### Task to complete
Repeat the listing in full. Nothing may be added or left out.

### Records shown
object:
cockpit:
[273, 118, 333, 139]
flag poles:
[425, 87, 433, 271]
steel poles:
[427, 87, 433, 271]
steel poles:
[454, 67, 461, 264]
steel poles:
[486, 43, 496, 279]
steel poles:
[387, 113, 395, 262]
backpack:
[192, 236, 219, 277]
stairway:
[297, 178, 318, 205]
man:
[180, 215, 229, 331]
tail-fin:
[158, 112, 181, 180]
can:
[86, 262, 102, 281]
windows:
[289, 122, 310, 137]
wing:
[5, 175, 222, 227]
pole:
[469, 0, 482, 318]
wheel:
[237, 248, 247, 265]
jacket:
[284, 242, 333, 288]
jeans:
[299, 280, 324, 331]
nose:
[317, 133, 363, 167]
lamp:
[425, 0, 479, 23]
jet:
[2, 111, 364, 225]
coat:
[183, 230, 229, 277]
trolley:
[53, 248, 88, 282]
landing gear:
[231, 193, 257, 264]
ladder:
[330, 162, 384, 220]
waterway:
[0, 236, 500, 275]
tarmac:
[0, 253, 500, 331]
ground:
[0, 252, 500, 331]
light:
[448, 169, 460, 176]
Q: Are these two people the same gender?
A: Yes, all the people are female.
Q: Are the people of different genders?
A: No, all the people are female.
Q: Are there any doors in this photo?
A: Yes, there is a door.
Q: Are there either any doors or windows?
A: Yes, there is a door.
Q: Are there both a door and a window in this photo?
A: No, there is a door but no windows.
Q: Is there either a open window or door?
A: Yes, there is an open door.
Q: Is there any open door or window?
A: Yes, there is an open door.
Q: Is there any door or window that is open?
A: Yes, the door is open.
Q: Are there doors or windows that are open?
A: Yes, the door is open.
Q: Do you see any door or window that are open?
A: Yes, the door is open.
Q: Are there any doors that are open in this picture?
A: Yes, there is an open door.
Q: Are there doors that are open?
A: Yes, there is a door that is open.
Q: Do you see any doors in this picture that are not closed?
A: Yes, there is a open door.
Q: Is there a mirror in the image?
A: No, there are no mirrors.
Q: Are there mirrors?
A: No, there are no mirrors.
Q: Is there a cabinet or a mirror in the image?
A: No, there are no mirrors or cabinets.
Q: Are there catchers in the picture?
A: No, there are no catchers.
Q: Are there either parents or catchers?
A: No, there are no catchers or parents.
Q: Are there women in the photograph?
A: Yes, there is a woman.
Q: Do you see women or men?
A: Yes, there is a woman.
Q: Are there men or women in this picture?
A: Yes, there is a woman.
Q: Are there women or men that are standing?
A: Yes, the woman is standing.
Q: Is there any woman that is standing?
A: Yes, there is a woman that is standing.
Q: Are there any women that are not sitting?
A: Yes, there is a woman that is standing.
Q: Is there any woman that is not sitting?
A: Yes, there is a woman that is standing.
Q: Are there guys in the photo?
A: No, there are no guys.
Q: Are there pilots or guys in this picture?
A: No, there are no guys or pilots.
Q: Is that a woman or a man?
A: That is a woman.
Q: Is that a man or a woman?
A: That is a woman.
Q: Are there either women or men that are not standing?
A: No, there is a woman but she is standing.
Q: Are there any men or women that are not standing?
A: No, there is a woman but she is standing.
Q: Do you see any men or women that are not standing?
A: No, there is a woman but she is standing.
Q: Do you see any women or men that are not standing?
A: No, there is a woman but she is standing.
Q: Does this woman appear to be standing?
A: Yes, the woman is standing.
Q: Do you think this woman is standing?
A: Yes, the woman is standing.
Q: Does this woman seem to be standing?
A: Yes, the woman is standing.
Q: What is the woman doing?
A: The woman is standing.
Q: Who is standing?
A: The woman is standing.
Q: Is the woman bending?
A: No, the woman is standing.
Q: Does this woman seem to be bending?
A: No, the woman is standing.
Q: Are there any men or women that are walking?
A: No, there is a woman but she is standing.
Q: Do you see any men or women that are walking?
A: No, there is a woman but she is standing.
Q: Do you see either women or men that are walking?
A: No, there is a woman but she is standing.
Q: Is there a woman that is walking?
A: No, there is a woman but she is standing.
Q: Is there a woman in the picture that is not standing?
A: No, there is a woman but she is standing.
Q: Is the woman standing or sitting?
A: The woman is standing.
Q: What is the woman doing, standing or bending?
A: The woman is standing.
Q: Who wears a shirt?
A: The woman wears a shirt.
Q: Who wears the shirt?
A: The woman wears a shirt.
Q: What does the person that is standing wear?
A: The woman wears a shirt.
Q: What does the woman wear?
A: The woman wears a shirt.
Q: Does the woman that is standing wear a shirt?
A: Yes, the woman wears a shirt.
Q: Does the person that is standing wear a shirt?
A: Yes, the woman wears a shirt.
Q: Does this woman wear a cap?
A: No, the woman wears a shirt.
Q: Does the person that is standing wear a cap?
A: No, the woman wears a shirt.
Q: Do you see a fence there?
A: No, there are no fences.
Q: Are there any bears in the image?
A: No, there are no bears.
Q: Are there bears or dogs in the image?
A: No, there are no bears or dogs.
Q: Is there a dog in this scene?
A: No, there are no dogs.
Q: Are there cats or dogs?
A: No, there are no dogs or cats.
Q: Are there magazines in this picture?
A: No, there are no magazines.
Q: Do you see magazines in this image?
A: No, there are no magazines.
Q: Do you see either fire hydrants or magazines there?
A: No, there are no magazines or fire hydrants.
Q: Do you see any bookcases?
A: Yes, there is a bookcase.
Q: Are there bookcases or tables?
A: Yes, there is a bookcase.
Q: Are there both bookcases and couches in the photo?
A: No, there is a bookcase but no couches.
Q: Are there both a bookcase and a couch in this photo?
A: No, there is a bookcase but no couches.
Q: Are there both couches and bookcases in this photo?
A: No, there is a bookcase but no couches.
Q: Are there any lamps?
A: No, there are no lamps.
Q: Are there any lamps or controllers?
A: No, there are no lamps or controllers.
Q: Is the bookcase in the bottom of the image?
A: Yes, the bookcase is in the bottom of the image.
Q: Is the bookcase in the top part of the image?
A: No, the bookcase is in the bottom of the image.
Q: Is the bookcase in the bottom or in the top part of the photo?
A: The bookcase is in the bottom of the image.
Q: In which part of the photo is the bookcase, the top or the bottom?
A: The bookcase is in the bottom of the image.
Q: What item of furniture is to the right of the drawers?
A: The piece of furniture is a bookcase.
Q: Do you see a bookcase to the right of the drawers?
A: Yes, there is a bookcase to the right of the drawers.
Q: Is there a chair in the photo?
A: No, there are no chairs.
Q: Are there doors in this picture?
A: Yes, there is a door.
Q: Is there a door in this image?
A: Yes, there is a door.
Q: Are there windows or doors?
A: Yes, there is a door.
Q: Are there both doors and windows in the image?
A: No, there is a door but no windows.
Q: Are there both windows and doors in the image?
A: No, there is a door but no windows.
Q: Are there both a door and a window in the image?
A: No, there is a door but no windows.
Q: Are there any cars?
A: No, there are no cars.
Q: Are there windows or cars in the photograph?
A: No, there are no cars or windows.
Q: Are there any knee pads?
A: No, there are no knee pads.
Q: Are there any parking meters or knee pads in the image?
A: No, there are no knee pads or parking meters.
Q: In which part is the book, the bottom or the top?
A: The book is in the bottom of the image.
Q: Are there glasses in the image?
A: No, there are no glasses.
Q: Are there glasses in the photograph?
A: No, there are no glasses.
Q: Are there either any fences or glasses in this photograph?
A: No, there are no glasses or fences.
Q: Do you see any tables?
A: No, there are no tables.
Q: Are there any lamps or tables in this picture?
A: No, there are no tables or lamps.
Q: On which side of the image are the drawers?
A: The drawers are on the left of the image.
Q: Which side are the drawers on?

### Worked solution
object:
cockpit:
[273, 118, 333, 139]
flag poles:
[425, 87, 433, 271]
steel poles:
[427, 87, 433, 271]
steel poles:
[454, 67, 461, 264]
steel poles:
[486, 43, 496, 279]
steel poles:
[387, 113, 395, 262]
backpack:
[192, 236, 219, 277]
stairway:
[297, 178, 318, 205]
man:
[180, 215, 229, 331]
tail-fin:
[158, 112, 181, 180]
can:
[86, 262, 102, 281]
windows:
[289, 122, 310, 137]
wing:
[5, 175, 222, 227]
pole:
[469, 0, 482, 318]
wheel:
[237, 248, 247, 265]
jacket:
[284, 242, 333, 288]
jeans:
[299, 280, 324, 331]
nose:
[317, 133, 363, 167]
lamp:
[425, 0, 479, 23]
jet:
[2, 111, 364, 225]
coat:
[183, 230, 229, 277]
trolley:
[53, 248, 88, 282]
landing gear:
[231, 193, 257, 264]
ladder:
[330, 162, 384, 220]
waterway:
[0, 236, 500, 275]
tarmac:
[0, 253, 500, 331]
ground:
[0, 252, 500, 331]
light:
[448, 169, 460, 176]
Q: Are these two people the same gender?
A: Yes, all the people are female.
Q: Are the people of different genders?
A: No, all the people are female.
Q: Are there any doors in this photo?
A: Yes, there is a door.
Q: Are there either any doors or windows?
A: Yes, there is a door.
Q: Are there both a door and a window in this photo?
A: No, there is a door but no windows.
Q: Is there either a open window or door?
A: Yes, there is an open door.
Q: Is there any open door or window?
A: Yes, there is an open door.
Q: Is there any door or window that is open?
A: Yes, the door is open.
Q: Are there doors or windows that are open?
A: Yes, the door is open.
Q: Do you see any door or window that are open?
A: Yes, the door is open.
Q: Are there any doors that are open in this picture?
A: Yes, there is an open door.
Q: Are there doors that are open?
A: Yes, there is a door that is open.
Q: Do you see any doors in this picture that are not closed?
A: Yes, there is a open door.
Q: Is there a mirror in the image?
A: No, there are no mirrors.
Q: Are there mirrors?
A: No, there are no mirrors.
Q: Is there a cabinet or a mirror in the image?
A: No, there are no mirrors or cabinets.
Q: Are there catchers in the picture?
A: No, there are no catchers.
Q: Are there either parents or catchers?
A: No, there are no catchers or parents.
Q: Are there women in the photograph?
A: Yes, there is a woman.
Q: Do you see women or men?
A: Yes, there is a woman.
Q: Are there men or women in this picture?
A: Yes, there is a woman.
Q: Are there women or men that are standing?
A: Yes, the woman is standing.
Q: Is there any woman that is standing?
A: Yes, there is a woman that is standing.
Q: Are there any women that are not sitting?
A: Yes, there is a woman that is standing.
Q: Is there any woman that is not sitting?
A: Yes, there is a woman that is standing.
Q: Are there guys in the photo?
A: No, there are no guys.
Q: Are there pilots or guys in this picture?
A: No, there are no guys or pilots.
Q: Is that a woman or a man?
A: That is a woman.
Q: Is that a man or a woman?
A: That is a woman.
Q: Are there either women or men that are not standing?
A: No, there is a woman but she is standing.
Q: Are there any men or women that are not standing?
A: No, there is a woman but she is standing.
Q: Do you see any men or women that are not standing?
A: No, there is a woman but she is standing.
Q: Do you see any women or men that are not standing?
A: No, there is a woman but she is standing.
Q: Does this woman appear to be standing?
A: Yes, the woman is standing.
Q: Do you think this woman is standing?
A: Yes, the woman is standing.
Q: Does this woman seem to be standing?
A: Yes, the woman is standing.
Q: What is the woman doing?
A: The woman is standing.
Q: Who is standing?
A: The woman is standing.
Q: Is the woman bending?
A: No, the woman is standing.
Q: Does this woman seem to be bending?
A: No, the woman is standing.
Q: Are there any men or women that are walking?
A: No, there is a woman but she is standing.
Q: Do you see any men or women that are walking?
A: No, there is a woman but she is standing.
Q: Do you see either women or men that are walking?
A: No, there is a woman but she is standing.
Q: Is there a woman that is walking?
A: No, there is a woman but she is standing.
Q: Is there a woman in the picture that is not standing?
A: No, there is a woman but she is standing.
Q: Is the woman standing or sitting?
A: The woman is standing.
Q: What is the woman doing, standing or bending?
A: The woman is standing.
Q: Who wears a shirt?
A: The woman wears a shirt.
Q: Who wears the shirt?
A: The woman wears a shirt.
Q: What does the person that is standing wear?
A: The woman wears a shirt.
Q: What does the woman wear?
A: The woman wears a shirt.
Q: Does the woman that is standing wear a shirt?
A: Yes, the woman wears a shirt.
Q: Does the person that is standing wear a shirt?
A: Yes, the woman wears a shirt.
Q: Does this woman wear a cap?
A: No, the woman wears a shirt.
Q: Does the person that is standing wear a cap?
A: No, the woman wears a shirt.
Q: Do you see a fence there?
A: No, there are no fences.
Q: Are there any bears in the image?
A: No, there are no bears.
Q: Are there bears or dogs in the image?
A: No, there are no bears or dogs.
Q: Is there a dog in this scene?
A: No, there are no dogs.
Q: Are there cats or dogs?
A: No, there are no dogs or cats.
Q: Are there magazines in this picture?
A: No, there are no magazines.
Q: Do you see magazines in this image?
A: No, there are no magazines.
Q: Do you see either fire hydrants or magazines there?
A: No, there are no magazines or fire hydrants.
Q: Do you see any bookcases?
A: Yes, there is a bookcase.
Q: Are there bookcases or tables?
A: Yes, there is a bookcase.
Q: Are there both bookcases and couches in the photo?
A: No, there is a bookcase but no couches.
Q: Are there both a bookcase and a couch in this photo?
A: No, there is a bookcase but no couches.
Q: Are there both couches and bookcases in this photo?
A: No, there is a bookcase but no couches.
Q: Are there any lamps?
A: No, there are no lamps.
Q: Are there any lamps or controllers?
A: No, there are no lamps or controllers.
Q: Is the bookcase in the bottom of the image?
A: Yes, the bookcase is in the bottom of the image.
Q: Is the bookcase in the top part of the image?
A: No, the bookcase is in the bottom of the image.
Q: Is the bookcase in the bottom or in the top part of the photo?
A: The bookcase is in the bottom of the image.
Q: In which part of the photo is the bookcase, the top or the bottom?
A: The bookcase is in the bottom of the image.
Q: What item of furniture is to the right of the drawers?
A: The piece of furniture is a bookcase.
Q: Do you see a bookcase to the right of the drawers?
A: Yes, there is a bookcase to the right of the drawers.
Q: Is there a chair in the photo?
A: No, there are no chairs.
Q: Are there doors in this picture?
A: Yes, there is a door.
Q: Is there a door in this image?
A: Yes, there is a door.
Q: Are there windows or doors?
A: Yes, there is a door.
Q: Are there both doors and windows in the image?
A: No, there is a door but no windows.
Q: Are there both windows and doors in the image?
A: No, there is a door but no windows.
Q: Are there both a door and a window in the image?
A: No, there is a door but no windows.
Q: Are there any cars?
A: No, there are no cars.
Q: Are there windows or cars in the photograph?
A: No, there are no cars or windows.
Q: Are there any knee pads?
A: No, there are no knee pads.
Q: Are there any parking meters or knee pads in the image?
A: No, there are no knee pads or parking meters.
Q: In which part is the book, the bottom or the top?
A: The book is in the bottom of the image.
Q: Are there glasses in the image?
A: No, there are no glasses.
Q: Are there glasses in the photograph?
A: No, there are no glasses.
Q: Are there either any fences or glasses in this photograph?
A: No, there are no glasses or fences.
Q: Do you see any tables?
A: No, there are no tables.
Q: Are there any lamps or tables in this picture?
A: No, there are no tables or lamps.
Q: On which side of the image are the drawers?
A: The drawers are on the left of the image.
Q: Which side are the drawers on?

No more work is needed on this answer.